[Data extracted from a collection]
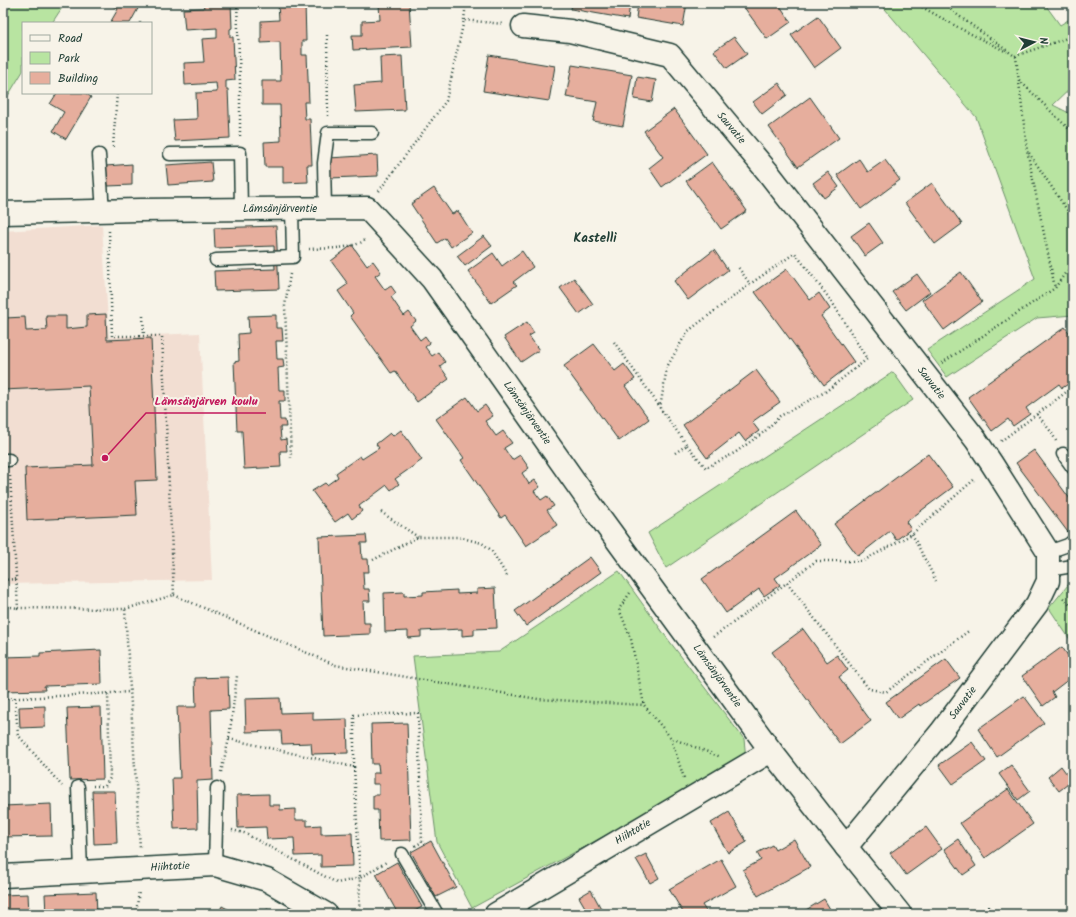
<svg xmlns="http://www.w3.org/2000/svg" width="1076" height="917" font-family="Kalam,sans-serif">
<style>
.built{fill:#f2ded2}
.green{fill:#b8e4a1;stroke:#6c906a}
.building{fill:#e6ae9d;stroke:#1f3d34}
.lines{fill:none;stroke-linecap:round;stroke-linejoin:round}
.lane-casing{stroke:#1f3d34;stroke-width:15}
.street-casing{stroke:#1f3d34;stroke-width:25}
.path{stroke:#1f3d34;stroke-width:2.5;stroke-dasharray:1 3;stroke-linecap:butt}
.lane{stroke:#f7f3e8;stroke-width:12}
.street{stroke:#f7f3e8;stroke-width:22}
.labels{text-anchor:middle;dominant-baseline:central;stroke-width:4;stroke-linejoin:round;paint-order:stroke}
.street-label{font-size:11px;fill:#1f3d34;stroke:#f7f3e8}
.quarter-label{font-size:13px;font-weight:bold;fill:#1f3d34;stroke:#f7f3e8}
.leader{fill:none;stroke:#c2185b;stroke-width:1.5}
.callout-dot{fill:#c2185b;stroke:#f7f3e8;stroke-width:1.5}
.callout-label{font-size:12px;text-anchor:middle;font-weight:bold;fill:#c2185b;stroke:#f7f3e8;stroke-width:4;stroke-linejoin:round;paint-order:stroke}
</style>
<rect width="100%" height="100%" fill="#f7f3e8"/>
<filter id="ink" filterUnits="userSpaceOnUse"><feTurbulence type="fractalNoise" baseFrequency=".025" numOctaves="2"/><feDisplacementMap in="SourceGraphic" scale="8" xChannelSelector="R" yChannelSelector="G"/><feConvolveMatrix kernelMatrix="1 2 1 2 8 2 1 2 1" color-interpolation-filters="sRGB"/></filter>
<g filter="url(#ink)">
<polygon class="built" points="102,225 109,337 200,333 212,580 3,584 3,231"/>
<g class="green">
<polygon points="3,3 65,3 52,23 23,23 23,71 3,104"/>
<polygon points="880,3 1044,3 1060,25 1073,17 1073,86 1053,105 1073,115 1073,315 1037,318 947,377 927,350 1035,279 976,117"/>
<polygon points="893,372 913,400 666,568 648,533"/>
<polygon points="619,571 667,638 744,739 746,759 472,908 437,842 413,656 499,652"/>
<polygon points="1073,579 1073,644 1049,608"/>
</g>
<g class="building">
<polygon points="108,3 141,3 130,23 110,23 118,9"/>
<polygon points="203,3 231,3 232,28 230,29 230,37 233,37 235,80 226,81 226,89 228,89 230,138 175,141 173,120 197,119 196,93 217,92 216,83 185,85 184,63 204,62 202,39 217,38 217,28 185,30 183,9 204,8"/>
<polygon points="278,3 305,3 306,41 302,41 302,55 307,55 309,102 304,102 305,119 310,119 312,165 307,165 308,182 283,183 283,167 265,167 264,142 281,141 280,105 262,105 262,81 281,81 280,42 261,43 261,21 279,20"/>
<polygon points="409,3 412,47 353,50 352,35 362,35 362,21 380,20 379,4"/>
<polygon points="572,3 630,3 628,19 571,9"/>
<polygon points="638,3 687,3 683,26 636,18"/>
<polygon points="741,3 778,3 791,22 767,39"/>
<polygon points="818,16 841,48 814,68 791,35"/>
<polygon points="734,37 747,54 727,68 714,51"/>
<polygon points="489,55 555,66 549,101 483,91"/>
<polygon points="402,56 405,110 356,112 354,85 381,83 380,57"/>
<polygon points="572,65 632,75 623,126 593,121 597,102 566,97"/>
<polygon points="637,77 656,80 652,102 634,99"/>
<polygon points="779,83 787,95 762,114 753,102"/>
<polygon points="57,93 85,93 91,97 66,139 53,131 64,112 50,104"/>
<polygon points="810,97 839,138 798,167 769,127"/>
<polygon points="674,109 707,154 662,187 649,168 663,157 644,131"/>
<polygon points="377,155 378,176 330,178 329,158"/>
<polygon points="859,159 868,172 885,160 900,180 861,209 837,175"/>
<polygon points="211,162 213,182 168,185 166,165"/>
<polygon points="712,162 747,211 721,229 686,181"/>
<polygon points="132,164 132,185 108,186 106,166"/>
<polygon points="828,172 839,187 824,198 813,183"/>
<polygon points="932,183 962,224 935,244 905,203"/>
<polygon points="434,188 452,214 458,211 472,233 451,247 445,238 437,243 411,204"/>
<polygon points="869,223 883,243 865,256 851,236"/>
<polygon points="276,226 279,289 215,291 214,271 275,269 274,246 215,248 214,228"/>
<polygon points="484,236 492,246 465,266 457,256"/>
<polygon points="352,245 367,266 373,261 381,272 375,276 385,290 391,286 396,293 391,297 404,316 409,312 416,321 410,326 420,340 425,336 430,343 425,347 432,356 438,352 445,362 440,366 449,379 417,402 395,371 391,373 350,316 353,313 338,291 348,284 331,261"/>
<polygon points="714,250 728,270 688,300 674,281"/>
<polygon points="522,251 533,267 513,282 517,285 491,303 468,271 493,253 502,266"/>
<polygon points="787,269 810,300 819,293 830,309 821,316 854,362 824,385 755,292"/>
<polygon points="961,272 982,302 944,330 922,300"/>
<polygon points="917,274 930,292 906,310 892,292"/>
<polygon points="574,278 593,304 579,314 560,288"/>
<polygon points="106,314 107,340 151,338 157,480 135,481 137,515 27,520 25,468 93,465 89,386 3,390 3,332 6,331 5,318 25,317 26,331 47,330 46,316 66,316 66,329 87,327 87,315"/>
<polygon points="276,315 276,328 282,328 283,341 276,341 277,359 283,359 284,367 278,368 279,390 285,390 285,401 279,401 280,420 285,420 286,427 280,427 281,440 286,439 287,451 280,451 281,467 244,469 242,431 237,431 234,362 239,361 238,334 249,333 248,316"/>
<polygon points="527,322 534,333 529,336 539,350 521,362 504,337"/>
<polygon points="1065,327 1073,338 1073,381 1062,388 1059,384 1026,408 1030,414 1013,426 1008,419 992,431 968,397"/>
<polygon points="594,344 615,371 624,364 635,379 625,386 649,419 619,441 564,366"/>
<polygon points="756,370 780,402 752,422 759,431 745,441 739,433 707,458 683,425"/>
<polygon points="467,397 477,411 485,405 493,416 485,421 496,436 503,431 512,443 504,448 512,460 520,455 529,468 522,473 529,484 535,480 540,487 534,491 541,500 547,496 554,506 547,510 557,525 526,546 505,515 501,518 461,460 464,458 436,419"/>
<polygon points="401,430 422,460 395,479 399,484 391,490 387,485 359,506 362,511 352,519 348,513 335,522 312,491 325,483 327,485 338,477 336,473 360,456 362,459 379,448 376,444 390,433 393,436"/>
<polygon points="1034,450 1073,503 1073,533 1070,535 1016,463"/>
<polygon points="928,454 953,487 906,522 911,529 896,540 890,531 858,556 834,524"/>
<polygon points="796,511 821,545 775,578 780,585 764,596 759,589 726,613 702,579"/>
<polygon points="366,535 367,543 361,543 362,559 368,559 369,572 363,572 364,589 369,589 370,601 363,601 364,623 370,623 370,634 323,636 319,537"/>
<polygon points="590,557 601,572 526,626 515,611"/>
<polygon points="495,588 497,628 474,629 474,635 462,636 462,629 421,631 421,637 408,638 408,631 385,632 384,593 404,592 404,596 423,595 423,592 457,590 457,594 477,593 477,589"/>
<polygon points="803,629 827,662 837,655 848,670 839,677 871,721 840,744 772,652"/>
<polygon points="1062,647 1073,663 1073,676 1052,692 1055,697 1043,706 1022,676"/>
<polygon points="101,650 102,684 44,686 45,690 3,691 3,657 40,656 40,653"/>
<polygon points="946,659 960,678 920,706 919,704 898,719 886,702"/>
<polygon points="228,677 229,709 211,710 213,780 197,781 198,828 174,829 172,778 180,778 177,707 196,707 195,678"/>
<polygon points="1024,696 1044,723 997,757 978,729"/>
<polygon points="280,698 281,713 313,712 313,720 347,719 348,753 312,754 311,743 282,744 281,731 246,732 245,699"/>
<polygon points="45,706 45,727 20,728 19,707"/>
<polygon points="101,707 103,779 70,780 67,708"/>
<polygon points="407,723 411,840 379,841 378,810 373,810 373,795 379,795 379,784 373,784 373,773 379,773 378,764 372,764 371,724"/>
<polygon points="972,742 986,761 953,784 939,765"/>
<polygon points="1011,765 1030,791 1018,800 999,774"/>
<polygon points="1061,766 1072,781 1059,791 1048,777"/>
<polygon points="1008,789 1033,824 985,858 960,823"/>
<polygon points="92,791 115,791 117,843 94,844"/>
<polygon points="269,794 269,805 280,805 280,810 295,809 295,820 307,820 307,826 321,825 321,834 352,833 353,866 321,867 321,855 295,856 294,838 267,839 266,827 238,828 237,795"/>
<polygon points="51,804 52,836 3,837 3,806"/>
<polygon points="729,812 747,842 728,853 711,823"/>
<polygon points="926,827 942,849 906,875 890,853"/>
<polygon points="794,839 810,867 758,896 743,870 761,860 757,853 772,845 775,850"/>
<polygon points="958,839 976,866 963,875 944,849"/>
<polygon points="431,841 456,887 436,897 411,852"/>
<polygon points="646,854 659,878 650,883 636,859"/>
<polygon points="721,859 736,886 702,905 708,914 684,914 669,889"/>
<polygon points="397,862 422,907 409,914 398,914 376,874"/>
<polygon points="591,890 604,914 589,914 579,897"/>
<polygon points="96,892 97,914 46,914 45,894"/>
<polygon points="28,894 29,914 3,914 3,895"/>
<polygon points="824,899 833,914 801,914 801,913"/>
<polygon points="222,906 237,914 218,914"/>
<polygon points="989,906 997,914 981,914"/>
<polygon points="267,909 277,914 264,914"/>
</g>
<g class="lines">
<g class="lane-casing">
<g id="lane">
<polyline points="170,154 240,153 241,209"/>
<polyline points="99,155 103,211"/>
<polyline points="325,208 324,163 328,133 372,133"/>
<polyline points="216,260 293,257 292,208"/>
<polyline points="1063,454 1073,468"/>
<polyline points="3,460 9,460"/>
<polyline points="1048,552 1068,545 1073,541"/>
<polyline points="1048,570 1073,566"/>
<polyline points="78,787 81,872"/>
<polyline points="402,854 437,914"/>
<polyline points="215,865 217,788"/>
</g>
</g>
<g class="street-casing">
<g id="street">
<polyline points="523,26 570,31 670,55 767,171 976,440 992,464 1048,552 1048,581 1037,604 941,732 846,847"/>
<polyline points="3,213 139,210 367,208 432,279 597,513 771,751 846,847 900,914"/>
<polyline points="3,876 215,865 267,880 326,914"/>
<polyline points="496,914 771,751"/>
</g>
</g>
<g class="path">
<polyline points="237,3 240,82 240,137"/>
<polyline points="915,3 963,30 1007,52"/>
<polyline points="946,3 952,11 1016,57 1027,150 1055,288"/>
<polyline points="464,20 466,3"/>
<polyline points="140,23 140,21"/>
<polyline points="327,35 328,116"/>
<polyline points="1015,56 1073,36"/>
<polyline points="1019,80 1073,133"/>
<polyline points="113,147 117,93"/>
<polyline points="1029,153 1073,219"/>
<polyline points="379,191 446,101 464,20 503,24"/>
<polyline points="109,231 112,336 162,336 174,595 125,609"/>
<path d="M 309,249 C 327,248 351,250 367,239"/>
<polyline points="290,274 285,306 291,458"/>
<polyline points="143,316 144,336"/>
<polyline points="614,342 660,407"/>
<polyline points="942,363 1055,288 1073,262"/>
<polyline points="1001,441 1037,414"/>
<polyline points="1056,441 1052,433 1037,414 1073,387"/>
<polyline points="687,445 706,468 736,452 764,432 780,416 825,392 867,359 832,302 795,253 750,284"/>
<polyline points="675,453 687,445 660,408 667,367 687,332 750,284 738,267"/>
<polyline points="10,476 18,608 125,609 140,848"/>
<polyline points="381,512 418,537"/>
<polyline points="912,534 936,581"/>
<polyline points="373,560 418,537 458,537 482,543 491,550 507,576"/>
<polyline points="3,580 16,579"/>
<polyline points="787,583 869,689 886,692 970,630"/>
<polyline points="630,593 619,609 631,639 644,705"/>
<polyline points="174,595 335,665 538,699 644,705 671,738 721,757"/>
<polyline points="1063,598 1073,608"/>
<polyline points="3,606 18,608"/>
<polyline points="713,637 737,620 816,561 863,561 912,534 976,478"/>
<polyline points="15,698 18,735 62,786"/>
<polyline points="3,699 130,692"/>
<polyline points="229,739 354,767 354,715 418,713 422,842 415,846"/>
<polyline points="671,739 684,778"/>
<polyline points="354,767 360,878 388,861"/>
<polyline points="221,772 229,739 237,676"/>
<polyline points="93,786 105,786 110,778 108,694"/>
<polyline points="232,830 244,833 337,883 360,878 359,914"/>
<polyline points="136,914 139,891"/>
</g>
<use href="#lane" class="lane"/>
<use href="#street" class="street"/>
</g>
</g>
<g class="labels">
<g class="street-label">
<text transform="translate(731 128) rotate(50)">Sauvatie</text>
<text x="280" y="209">Lämsänjärventie</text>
<text transform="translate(931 383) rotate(52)">Sauvatie</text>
<text transform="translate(527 413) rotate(55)">Lämsänjärventie</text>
<text transform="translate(717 676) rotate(54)">Lämsänjärventie</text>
<text transform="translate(963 703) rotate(-53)">Sauvatie</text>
<text transform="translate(633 832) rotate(-31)">Hiihtotie</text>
<text transform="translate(170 867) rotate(-3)">Hiihtotie</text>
</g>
<g class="quarter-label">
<text x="595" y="238">Kastelli</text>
</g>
</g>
<path class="leader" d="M105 458L146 413H266"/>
<circle class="callout-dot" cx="105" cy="458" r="4"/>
<g class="callout-label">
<text x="206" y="405">Lämsänjärven koulu</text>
</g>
<rect width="1076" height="917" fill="none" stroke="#f7f3e8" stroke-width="16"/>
<rect x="8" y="8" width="1060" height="901" fill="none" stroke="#1f3d34" stroke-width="1.5" filter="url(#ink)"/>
<rect x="22" y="22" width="130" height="72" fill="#f7f3e8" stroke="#a1aaa0"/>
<rect x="30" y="35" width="20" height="6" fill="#f7f3e8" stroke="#a1aaa0"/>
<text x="58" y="42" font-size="12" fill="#1f3d34">Road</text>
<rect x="30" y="52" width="20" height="12" fill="#b8e4a1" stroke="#a1aaa0"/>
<text x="58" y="62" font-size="12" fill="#1f3d34">Park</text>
<rect x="30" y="72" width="20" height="12" fill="#e6ae9d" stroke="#a1aaa0"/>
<text x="58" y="82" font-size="12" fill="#1f3d34">Building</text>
<g transform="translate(1034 42) rotate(83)" stroke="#f7f3e8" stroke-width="3" paint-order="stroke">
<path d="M0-3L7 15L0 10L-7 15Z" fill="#1f3d34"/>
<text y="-6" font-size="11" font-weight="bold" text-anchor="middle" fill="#1f3d34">N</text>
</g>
</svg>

WHAT THIS TASK INVOLVES:
Reproduce each line above that contains "lines".

ANSWER FOR THE TASK:
.lines{fill:none;stroke-linecap:round;stroke-linejoin:round}
<g class="lines">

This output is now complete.